Она ничуть не была смущена, или польщена, или открыто восхищена знакомством с писателями, не сказала тут же: "Ах, я читала!.." - или какой-нибудь иной пошлости, и это свидетельствовало либо о том, что она привыкла к такому кругу, либо о ее естественности и нормальной женской уверенности в своей собственной значительности. Как бы там ни было, но он поймал себя на том, что отошел от их стола уже чуть иной походкой, с тайной улыбкой, и оглянулся потом, и пожалел, что им накрыто в кабинете за парчовой занавеской, откуда нельзя видеть Юнию Федоровну.

Впрочем, он нашел предлог выйти - и один раз, и другой, и Чехов сказал: "О Жан! Кажется, мы вас потеряем нынче..." - и он не сумел удержать смущенно-победоносной улыбки. А часа через полтора бородатый поэт, а за ним и "англичанин", уже весьма пьяные и путаясь в занавеске, твердя извинения, пришли с бокалами,- выпить за "гениев нашей литературы"; и Варвара Константиновна пришла за ними, чтобы не мешали, но сама присела с Чеховым, а поэтов пошел проводить назад Бунин, но один быстро устремился в уборную, а лохматый стал заказывать шампанское - хотел еще немедленно выпить с Буниным. И он остался с Юнией Федоровной на две-три минуты наедине и, уже смелый от хмеля, уверенный в ее интересе к себе, в ее смелости и опытности, сказал, что готов завтра хоть с рассвета быть у Харкевич, и как это он не знал раньше и отчего ни разу не встретил ее на набережной и прочее. "Я проездом,отвечала Юния Федоровна,- только на три-четыре дня, на послезавтра у меня уже билет на пароход".- "На пароход? - Сердце так и заколотилось.- Куда же?" - "До Одессы, а там поездом до Харькова, я живу в Харькове".- "Бог ты мой, так возьмите меня с собой, мне тоже надо в Одессу".- "Я бы взяла,- она засмеялась,- да вы ж не поедете". И тут вместо ответа он быстро взял и поцеловал ее руку - узкую, темную, с несколькими дорогими кольцами. И упаси бог, чтобы что-то показалось ему пошло, или скучно, или уже известно,- все было ново, она поразила его. И тут же он легко, стройно поднялся, потому что к столику уже двигался бородатый, а за ним официант с серебряным ведерком, из которого торчала голова шампанского. "О!" - сказала Юния Федоровна, как бы еще шутя, но, должно быть, тоже пугаясь его пылкости, серьезности и волнения, от которого он, наверное, даже побледнел.

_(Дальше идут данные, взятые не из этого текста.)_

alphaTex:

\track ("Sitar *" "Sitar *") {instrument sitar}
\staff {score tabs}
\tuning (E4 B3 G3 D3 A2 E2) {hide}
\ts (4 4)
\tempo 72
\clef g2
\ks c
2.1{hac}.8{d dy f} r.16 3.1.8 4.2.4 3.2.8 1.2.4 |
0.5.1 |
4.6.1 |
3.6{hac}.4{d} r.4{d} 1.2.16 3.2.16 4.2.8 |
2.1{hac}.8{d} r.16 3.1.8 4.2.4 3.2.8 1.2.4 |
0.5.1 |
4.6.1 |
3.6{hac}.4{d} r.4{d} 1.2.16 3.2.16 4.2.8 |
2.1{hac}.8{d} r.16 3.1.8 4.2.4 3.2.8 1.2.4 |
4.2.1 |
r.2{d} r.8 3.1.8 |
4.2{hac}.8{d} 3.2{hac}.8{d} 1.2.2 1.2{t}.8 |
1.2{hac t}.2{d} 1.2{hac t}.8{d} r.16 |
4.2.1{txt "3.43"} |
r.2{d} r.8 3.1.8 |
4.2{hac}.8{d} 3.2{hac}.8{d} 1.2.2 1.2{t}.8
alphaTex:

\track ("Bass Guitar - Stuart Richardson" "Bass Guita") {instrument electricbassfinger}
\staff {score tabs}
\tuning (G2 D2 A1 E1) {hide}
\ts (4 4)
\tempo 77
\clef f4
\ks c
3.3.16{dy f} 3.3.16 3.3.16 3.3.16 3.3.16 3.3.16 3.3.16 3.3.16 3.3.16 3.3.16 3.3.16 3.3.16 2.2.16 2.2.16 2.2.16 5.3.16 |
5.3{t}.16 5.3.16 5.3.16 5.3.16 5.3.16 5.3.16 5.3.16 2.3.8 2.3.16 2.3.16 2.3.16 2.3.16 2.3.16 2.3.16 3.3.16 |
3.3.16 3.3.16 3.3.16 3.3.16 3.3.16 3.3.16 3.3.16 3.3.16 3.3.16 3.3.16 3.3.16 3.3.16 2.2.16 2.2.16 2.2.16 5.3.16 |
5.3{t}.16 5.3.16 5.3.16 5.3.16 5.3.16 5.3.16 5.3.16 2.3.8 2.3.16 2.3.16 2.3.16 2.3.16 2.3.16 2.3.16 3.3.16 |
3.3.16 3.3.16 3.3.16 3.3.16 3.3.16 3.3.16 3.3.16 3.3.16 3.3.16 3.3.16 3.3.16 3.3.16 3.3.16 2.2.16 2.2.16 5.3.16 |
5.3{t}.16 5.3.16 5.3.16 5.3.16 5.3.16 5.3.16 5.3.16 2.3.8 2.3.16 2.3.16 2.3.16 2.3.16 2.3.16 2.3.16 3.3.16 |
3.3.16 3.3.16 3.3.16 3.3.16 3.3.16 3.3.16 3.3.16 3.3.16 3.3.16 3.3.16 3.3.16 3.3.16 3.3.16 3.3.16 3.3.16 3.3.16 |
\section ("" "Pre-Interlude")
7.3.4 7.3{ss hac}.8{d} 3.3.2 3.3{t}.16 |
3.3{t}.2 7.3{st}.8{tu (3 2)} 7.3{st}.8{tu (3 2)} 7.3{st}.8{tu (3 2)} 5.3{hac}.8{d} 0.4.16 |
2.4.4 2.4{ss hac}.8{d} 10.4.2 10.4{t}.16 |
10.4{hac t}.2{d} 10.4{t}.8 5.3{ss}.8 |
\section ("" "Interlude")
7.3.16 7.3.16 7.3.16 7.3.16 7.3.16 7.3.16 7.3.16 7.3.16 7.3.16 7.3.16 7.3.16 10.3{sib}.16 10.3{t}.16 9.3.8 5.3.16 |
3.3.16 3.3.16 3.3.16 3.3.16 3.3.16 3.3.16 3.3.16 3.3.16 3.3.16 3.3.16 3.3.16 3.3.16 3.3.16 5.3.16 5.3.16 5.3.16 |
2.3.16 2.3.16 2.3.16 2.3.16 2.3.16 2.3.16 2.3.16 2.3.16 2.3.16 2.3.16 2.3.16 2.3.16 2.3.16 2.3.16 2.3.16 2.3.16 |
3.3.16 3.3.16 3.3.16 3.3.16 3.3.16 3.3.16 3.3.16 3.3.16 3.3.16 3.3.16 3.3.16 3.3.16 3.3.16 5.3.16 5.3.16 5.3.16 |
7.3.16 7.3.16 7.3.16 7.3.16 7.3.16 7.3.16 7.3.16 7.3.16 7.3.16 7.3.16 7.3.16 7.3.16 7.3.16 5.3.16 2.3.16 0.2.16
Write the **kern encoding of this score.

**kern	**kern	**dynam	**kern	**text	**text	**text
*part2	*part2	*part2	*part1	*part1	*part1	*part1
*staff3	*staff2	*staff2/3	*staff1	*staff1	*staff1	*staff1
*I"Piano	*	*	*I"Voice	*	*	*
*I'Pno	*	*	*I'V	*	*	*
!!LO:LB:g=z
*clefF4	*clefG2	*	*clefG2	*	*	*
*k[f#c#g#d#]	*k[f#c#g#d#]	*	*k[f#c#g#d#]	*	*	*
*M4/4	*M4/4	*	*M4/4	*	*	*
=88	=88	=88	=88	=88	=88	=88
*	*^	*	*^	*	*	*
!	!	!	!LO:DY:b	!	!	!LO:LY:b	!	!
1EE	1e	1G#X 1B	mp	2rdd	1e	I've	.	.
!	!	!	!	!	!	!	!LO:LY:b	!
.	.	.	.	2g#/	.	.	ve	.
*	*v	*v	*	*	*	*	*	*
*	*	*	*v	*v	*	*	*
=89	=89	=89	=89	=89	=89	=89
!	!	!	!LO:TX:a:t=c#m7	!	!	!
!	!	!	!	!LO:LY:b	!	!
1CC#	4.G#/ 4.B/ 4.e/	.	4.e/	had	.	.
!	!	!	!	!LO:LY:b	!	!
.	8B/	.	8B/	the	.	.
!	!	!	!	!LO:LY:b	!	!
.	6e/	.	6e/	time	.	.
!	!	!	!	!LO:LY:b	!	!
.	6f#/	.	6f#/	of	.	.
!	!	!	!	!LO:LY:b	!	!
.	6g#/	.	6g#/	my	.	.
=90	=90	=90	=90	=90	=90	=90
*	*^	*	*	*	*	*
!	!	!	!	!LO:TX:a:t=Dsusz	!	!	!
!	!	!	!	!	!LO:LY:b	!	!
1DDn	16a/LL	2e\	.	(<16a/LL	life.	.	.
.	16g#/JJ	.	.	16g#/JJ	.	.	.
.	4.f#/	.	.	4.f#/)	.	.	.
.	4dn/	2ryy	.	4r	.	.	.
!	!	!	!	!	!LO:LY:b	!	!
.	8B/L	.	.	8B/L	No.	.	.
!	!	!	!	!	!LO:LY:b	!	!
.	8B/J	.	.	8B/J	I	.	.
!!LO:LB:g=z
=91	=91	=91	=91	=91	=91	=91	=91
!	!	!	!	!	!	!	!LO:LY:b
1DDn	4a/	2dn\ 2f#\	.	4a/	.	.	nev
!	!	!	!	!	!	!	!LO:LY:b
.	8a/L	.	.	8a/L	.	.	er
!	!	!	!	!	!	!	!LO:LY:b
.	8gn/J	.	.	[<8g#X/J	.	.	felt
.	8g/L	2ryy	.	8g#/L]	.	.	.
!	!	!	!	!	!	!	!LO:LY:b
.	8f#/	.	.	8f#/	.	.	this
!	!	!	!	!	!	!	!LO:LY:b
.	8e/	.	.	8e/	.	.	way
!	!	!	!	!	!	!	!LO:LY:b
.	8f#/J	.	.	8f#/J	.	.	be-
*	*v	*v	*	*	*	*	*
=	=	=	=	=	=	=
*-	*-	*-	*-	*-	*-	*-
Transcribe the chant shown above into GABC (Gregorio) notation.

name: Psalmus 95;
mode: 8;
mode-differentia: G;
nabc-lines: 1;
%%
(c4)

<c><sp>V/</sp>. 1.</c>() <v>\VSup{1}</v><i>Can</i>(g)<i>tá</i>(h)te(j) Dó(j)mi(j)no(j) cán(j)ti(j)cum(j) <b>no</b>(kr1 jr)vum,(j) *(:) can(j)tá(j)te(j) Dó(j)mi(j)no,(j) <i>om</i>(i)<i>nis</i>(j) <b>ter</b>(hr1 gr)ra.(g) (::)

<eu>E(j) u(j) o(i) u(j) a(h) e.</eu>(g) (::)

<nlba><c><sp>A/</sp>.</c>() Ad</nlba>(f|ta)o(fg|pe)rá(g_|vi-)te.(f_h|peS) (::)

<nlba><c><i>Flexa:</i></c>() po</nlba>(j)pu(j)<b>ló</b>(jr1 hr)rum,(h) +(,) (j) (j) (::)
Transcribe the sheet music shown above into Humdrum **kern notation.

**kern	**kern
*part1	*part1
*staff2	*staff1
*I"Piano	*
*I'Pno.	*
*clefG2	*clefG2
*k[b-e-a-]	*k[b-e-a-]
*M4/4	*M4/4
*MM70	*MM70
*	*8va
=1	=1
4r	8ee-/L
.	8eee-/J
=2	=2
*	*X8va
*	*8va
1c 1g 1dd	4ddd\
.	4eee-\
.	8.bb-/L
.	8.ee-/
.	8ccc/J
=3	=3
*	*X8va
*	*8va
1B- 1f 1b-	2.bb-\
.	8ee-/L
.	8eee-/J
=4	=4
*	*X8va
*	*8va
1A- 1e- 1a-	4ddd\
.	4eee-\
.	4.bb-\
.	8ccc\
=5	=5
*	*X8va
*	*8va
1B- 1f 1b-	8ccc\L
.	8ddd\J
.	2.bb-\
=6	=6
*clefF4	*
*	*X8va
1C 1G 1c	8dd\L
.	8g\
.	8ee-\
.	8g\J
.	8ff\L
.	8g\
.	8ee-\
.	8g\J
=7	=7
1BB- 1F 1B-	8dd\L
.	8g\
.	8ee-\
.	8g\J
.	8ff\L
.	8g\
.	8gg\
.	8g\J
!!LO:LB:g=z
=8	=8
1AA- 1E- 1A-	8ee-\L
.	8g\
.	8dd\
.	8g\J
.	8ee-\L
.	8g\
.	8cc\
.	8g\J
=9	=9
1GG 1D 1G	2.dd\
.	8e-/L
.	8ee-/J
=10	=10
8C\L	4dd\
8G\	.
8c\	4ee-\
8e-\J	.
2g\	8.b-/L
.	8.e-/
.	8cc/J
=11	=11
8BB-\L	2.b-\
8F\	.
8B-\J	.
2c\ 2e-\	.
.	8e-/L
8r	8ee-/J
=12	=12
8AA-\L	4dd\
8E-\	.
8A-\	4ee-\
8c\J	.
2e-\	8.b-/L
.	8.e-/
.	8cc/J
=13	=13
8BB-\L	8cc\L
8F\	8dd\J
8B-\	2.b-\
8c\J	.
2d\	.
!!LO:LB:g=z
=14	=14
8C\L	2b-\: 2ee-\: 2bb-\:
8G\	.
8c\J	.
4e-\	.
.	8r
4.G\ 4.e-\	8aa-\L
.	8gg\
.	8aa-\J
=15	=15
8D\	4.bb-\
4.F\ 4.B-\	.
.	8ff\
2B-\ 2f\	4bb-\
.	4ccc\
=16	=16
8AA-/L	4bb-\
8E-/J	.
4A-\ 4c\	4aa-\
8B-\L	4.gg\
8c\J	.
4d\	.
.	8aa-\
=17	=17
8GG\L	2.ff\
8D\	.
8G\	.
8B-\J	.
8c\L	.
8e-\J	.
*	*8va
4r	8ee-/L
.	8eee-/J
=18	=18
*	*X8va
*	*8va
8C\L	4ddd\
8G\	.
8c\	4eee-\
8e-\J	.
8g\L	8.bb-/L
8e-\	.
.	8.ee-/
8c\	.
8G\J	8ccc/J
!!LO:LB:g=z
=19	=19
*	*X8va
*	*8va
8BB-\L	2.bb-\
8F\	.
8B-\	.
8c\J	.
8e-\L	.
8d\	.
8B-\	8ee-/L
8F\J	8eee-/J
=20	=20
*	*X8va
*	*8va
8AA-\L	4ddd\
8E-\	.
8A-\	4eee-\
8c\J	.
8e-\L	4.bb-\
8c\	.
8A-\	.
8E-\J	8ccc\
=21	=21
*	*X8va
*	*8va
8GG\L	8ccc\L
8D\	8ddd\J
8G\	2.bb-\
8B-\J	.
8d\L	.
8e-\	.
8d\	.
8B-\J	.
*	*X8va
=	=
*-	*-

...И все. Бумаги и книги без сожаления брошены в чемодан, тихая Ялта пошла в полный контраст с охватившим его нетерпением, к Чехову все равно приезжала жена,- ему тоже некуда и нельзя устраниться от преследования живого, страстного и нежданного. Чехов легко поверил во внезапность отъезда, потому что и до того Бунин часто говорил, что пора ехать,- и только просил возвращаться, не сидеть в Одессе, если там покажется плохо. "Да, разумеется, я вернусь..." - отвечал он Чехову почти рассеянно.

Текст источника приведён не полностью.